Simple, straightforward, and completely misunderstands creative work. Delivering software is design work, not the work on the factory floor.

And the tension, where it exists, is from bean counters trying to model everything as an assembly line.


No, delivering software is not factory work, but it IS engineering work, just like any other. All engineers have expectation of quality, reaching deadlines and finishing their solutions.

Developers aren't special snowflakes in this regard.


Even artists have to be accountable for their pieces of art.

This is engineering, and just like in all other branches, accountability is part of the rules of the game.

Any software package that doesn't work should be returned and paid back for, this teaches software houses to pay more attention before dumping stuff into stores.

Proper consulting work contracts already have warranty clauses for support, on contractor's own costs, after delivery.

It seems that until goverments wake up for it, most companies won't care until they have a law falling on their heads, but as the recent US cybersecurity act and ongoing EU regulations show, it is slowly but surely coming to arrive.


It's complexity, not creative work. There are entire industries based on delivering creative work on strict deadlines. The quality of the products is often unpredictable due to the nature of creative work, but the people doing the work can meet the deadlines reliably.
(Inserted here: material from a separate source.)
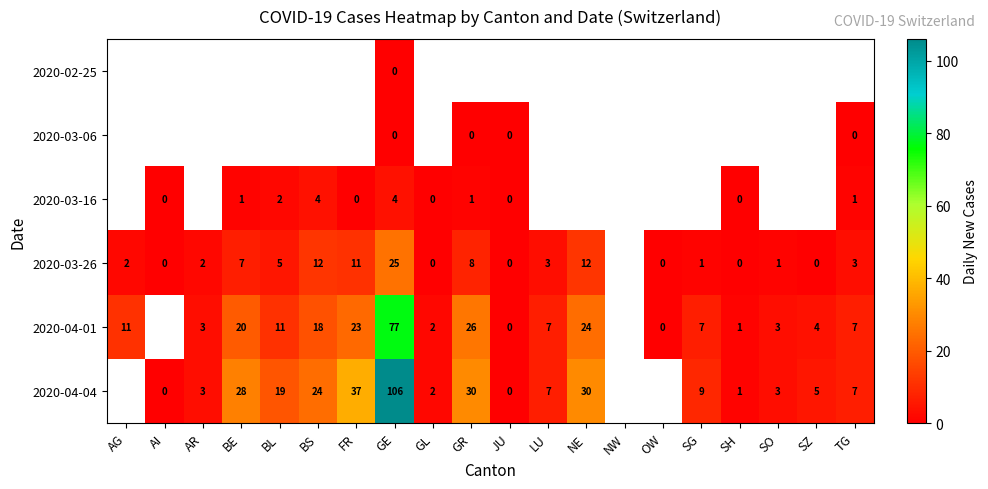

Between SH and AG, which is larger?

AG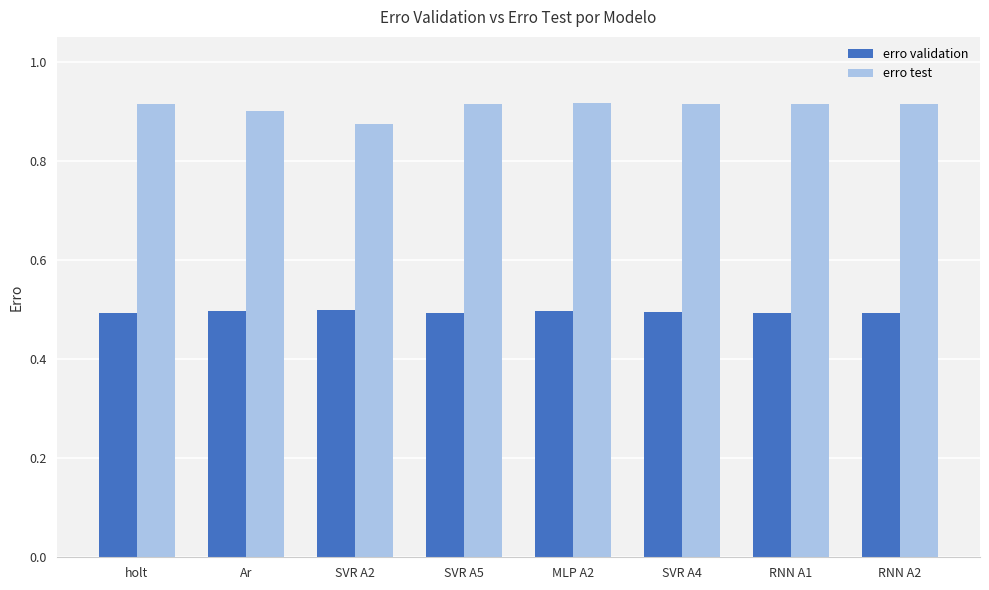

Count the number of data series in this chart.

2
In a complex project, the unpredictability affects both the quality and the functionality of the product.


> It's complexity, not creative work.

Solving complex problems well requires creativity, especially if they are novel problems.


The transition from accountability to predictability was rather unmotivated. I guess accountability is a strategy of optimization. You want to identify when sufficient gains can be made by unilaterally adjusting the process of an individual or team or organizational unit, and reinforce that adjustment with reward/punishment ranging from feelings of usefulness to monetary reward to continued employment.

If you model your productivity as hierarchical composition of dynamical systems, then I guess predictability would be a rapid step response, unilaterally in each parameter, in each system. Losses in productivity could then be traced back each system and form a low-latency feedback loop.

This model is cold and calculating and probably wrong. I just want to try make it more concrete.


Yeh this blog post felt like they had a title and something they wanted to write about, but the two weren't on the same topic.

If you're going to talk about accountability your closing speech ought to at least mention the idea.


Software development is inherently unpredictable because the software target landscape is intrinsically chaotic (a very small change in target can introduce a very large change in effective resulting energy needed to reach the target), and every new project inevitably means a new target (if not no software development would be needed as you'd already have the software).